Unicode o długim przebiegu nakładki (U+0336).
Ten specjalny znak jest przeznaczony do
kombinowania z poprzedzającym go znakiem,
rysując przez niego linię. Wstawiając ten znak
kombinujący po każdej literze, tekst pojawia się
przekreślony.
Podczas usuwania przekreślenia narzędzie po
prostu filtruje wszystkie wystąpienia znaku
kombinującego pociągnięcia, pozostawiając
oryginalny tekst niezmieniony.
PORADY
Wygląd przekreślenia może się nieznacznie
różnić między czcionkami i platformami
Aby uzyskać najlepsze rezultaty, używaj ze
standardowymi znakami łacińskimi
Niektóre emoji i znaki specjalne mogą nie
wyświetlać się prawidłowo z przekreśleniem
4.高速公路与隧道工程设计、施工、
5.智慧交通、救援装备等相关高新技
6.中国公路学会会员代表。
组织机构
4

------------------------

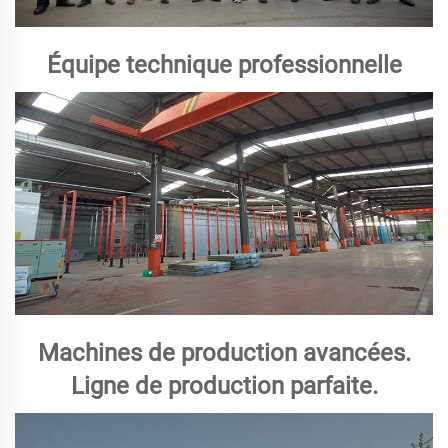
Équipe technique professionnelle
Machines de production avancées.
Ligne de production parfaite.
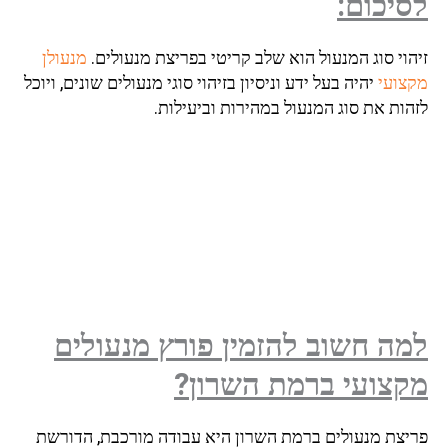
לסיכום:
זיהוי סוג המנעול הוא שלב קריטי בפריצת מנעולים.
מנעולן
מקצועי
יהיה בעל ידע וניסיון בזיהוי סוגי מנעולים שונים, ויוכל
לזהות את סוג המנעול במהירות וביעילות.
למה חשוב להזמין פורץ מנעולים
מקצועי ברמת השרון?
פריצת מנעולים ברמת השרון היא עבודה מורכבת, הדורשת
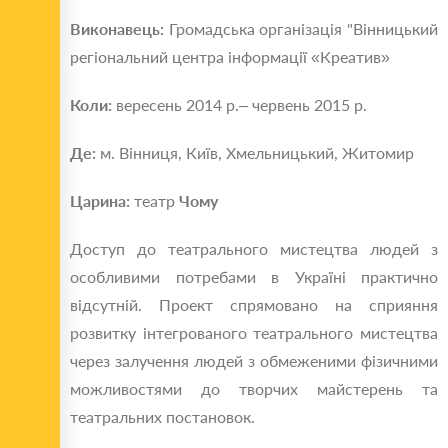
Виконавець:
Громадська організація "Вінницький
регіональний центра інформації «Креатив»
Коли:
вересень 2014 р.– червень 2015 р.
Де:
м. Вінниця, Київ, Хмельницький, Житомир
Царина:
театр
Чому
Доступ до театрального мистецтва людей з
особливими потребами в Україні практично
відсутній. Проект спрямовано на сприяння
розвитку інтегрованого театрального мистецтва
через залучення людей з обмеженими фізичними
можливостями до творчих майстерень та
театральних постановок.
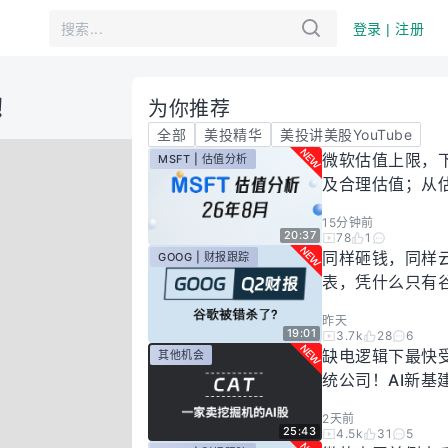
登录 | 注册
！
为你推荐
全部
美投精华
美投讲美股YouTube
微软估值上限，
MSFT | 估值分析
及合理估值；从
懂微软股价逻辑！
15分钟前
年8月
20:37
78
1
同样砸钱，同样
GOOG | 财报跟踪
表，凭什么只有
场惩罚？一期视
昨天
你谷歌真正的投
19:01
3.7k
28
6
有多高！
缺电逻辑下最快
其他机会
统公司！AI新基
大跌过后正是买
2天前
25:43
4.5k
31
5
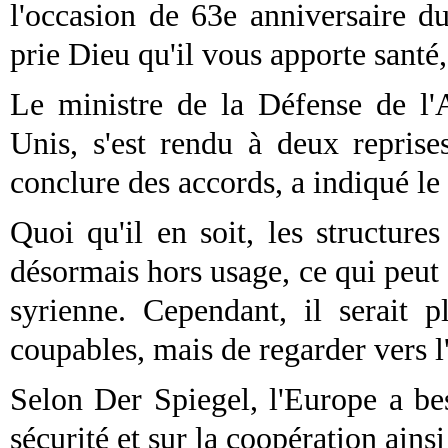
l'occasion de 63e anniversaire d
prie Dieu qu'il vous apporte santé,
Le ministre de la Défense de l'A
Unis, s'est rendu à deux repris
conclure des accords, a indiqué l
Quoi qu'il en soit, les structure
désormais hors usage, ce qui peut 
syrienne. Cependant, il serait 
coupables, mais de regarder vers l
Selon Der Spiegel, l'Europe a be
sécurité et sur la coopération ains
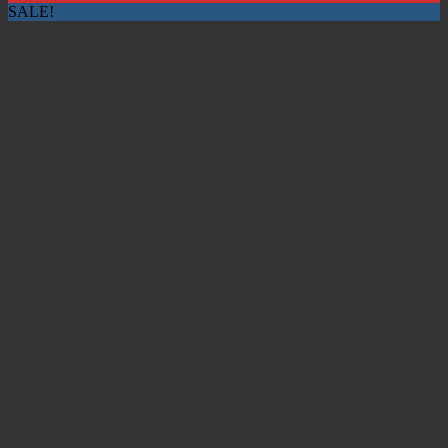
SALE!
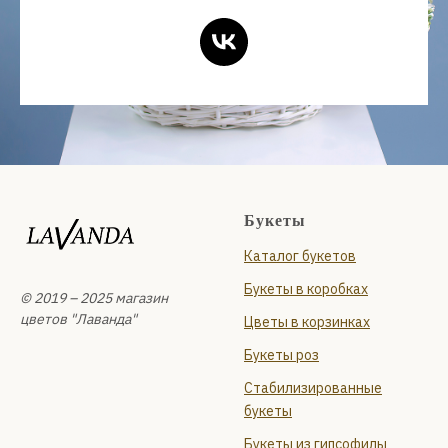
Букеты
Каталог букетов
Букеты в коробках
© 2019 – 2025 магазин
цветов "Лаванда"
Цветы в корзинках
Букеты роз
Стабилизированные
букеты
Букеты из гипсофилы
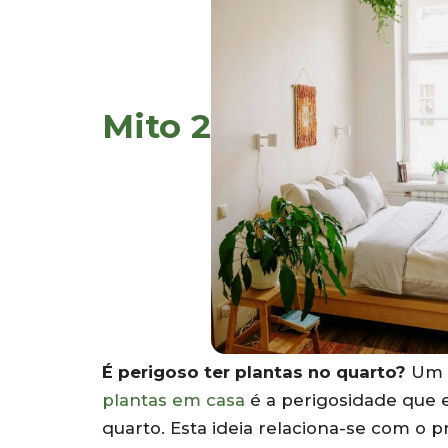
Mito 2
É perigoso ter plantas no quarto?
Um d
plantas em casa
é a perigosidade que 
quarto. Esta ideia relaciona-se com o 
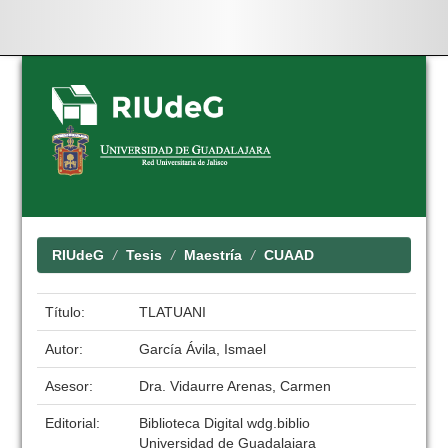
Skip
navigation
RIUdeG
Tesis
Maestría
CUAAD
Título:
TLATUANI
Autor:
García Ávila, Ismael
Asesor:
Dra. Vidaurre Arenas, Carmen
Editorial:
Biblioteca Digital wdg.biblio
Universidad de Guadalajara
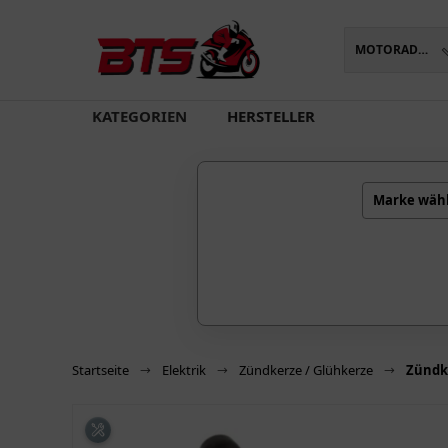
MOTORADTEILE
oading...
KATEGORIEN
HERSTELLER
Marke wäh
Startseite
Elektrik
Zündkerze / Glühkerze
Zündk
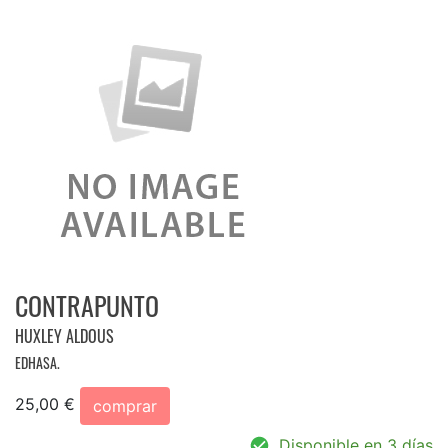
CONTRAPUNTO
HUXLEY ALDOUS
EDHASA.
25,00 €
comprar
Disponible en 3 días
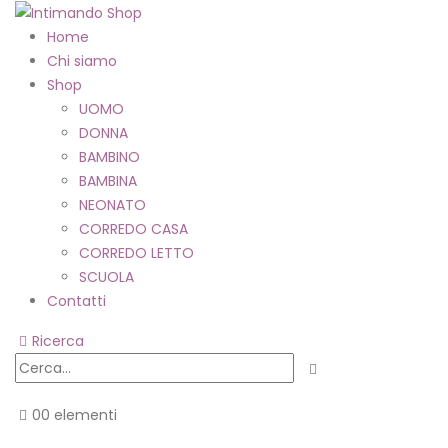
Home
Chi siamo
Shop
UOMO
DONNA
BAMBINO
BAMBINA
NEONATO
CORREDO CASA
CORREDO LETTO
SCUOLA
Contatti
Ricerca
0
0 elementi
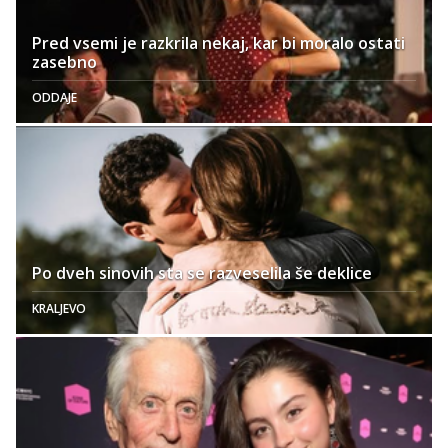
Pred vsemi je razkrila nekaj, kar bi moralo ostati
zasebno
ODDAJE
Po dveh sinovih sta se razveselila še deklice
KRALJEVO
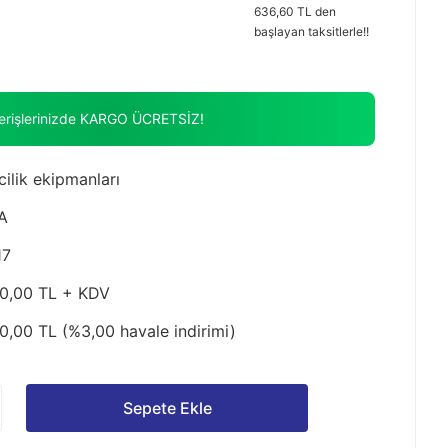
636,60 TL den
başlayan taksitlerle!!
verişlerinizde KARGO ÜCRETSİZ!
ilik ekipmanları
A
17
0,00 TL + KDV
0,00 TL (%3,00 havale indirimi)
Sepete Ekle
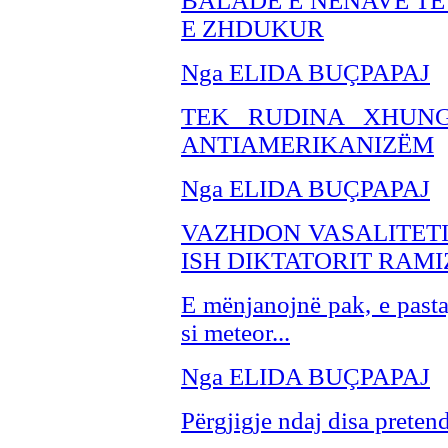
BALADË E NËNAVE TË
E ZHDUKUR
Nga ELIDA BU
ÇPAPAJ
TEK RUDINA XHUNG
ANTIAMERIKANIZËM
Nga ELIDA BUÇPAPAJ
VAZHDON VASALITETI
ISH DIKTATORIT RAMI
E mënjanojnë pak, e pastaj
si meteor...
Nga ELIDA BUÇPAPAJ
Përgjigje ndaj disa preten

------------------------

§ What you should do:
In the stretch of the listing from the line containing "CONTRAPUNTO" through the line containing "Përgjigje ndaj disa preten", change "comprar" to "reservar" and reproduce only those lines with nothing else altered. Omit the picture lines from your answer.

§ Output for this task:
CONTRAPUNTO
HUXLEY ALDOUS
EDHASA.
25,00 €
reservar
Disponible en 3 días
Home
Chi siamo
Shop
UOMO
DONNA
BAMBINO
BAMBINA
NEONATO
CORREDO CASA
CORREDO LETTO
SCUOLA
Contatti
Ricerca
0
0 elementi
Pred vsemi je razkrila nekaj, kar bi moralo ostati
zasebno
ODDAJE
Po dveh sinovih sta se razveselila še deklice
KRALJEVO
636,60 TL den
başlayan taksitlerle!!
verişlerinizde KARGO ÜCRETSİZ!
ilik ekipmanları
A
17
0,00 TL + KDV
0,00 TL (%3,00 havale indirimi)
Sepete Ekle
BALADË E NËNAVE TË
E ZHDUKUR
Nga ELIDA BU
ÇPAPAJ
TEK RUDINA XHUNG
ANTIAMERIKANIZËM
Nga ELIDA BUÇPAPAJ
VAZHDON VASALITETI
ISH DIKTATORIT RAMI
E mënjanojnë pak, e pastaj
si meteor...
Nga ELIDA BUÇPAPAJ
Përgjigje ndaj disa preten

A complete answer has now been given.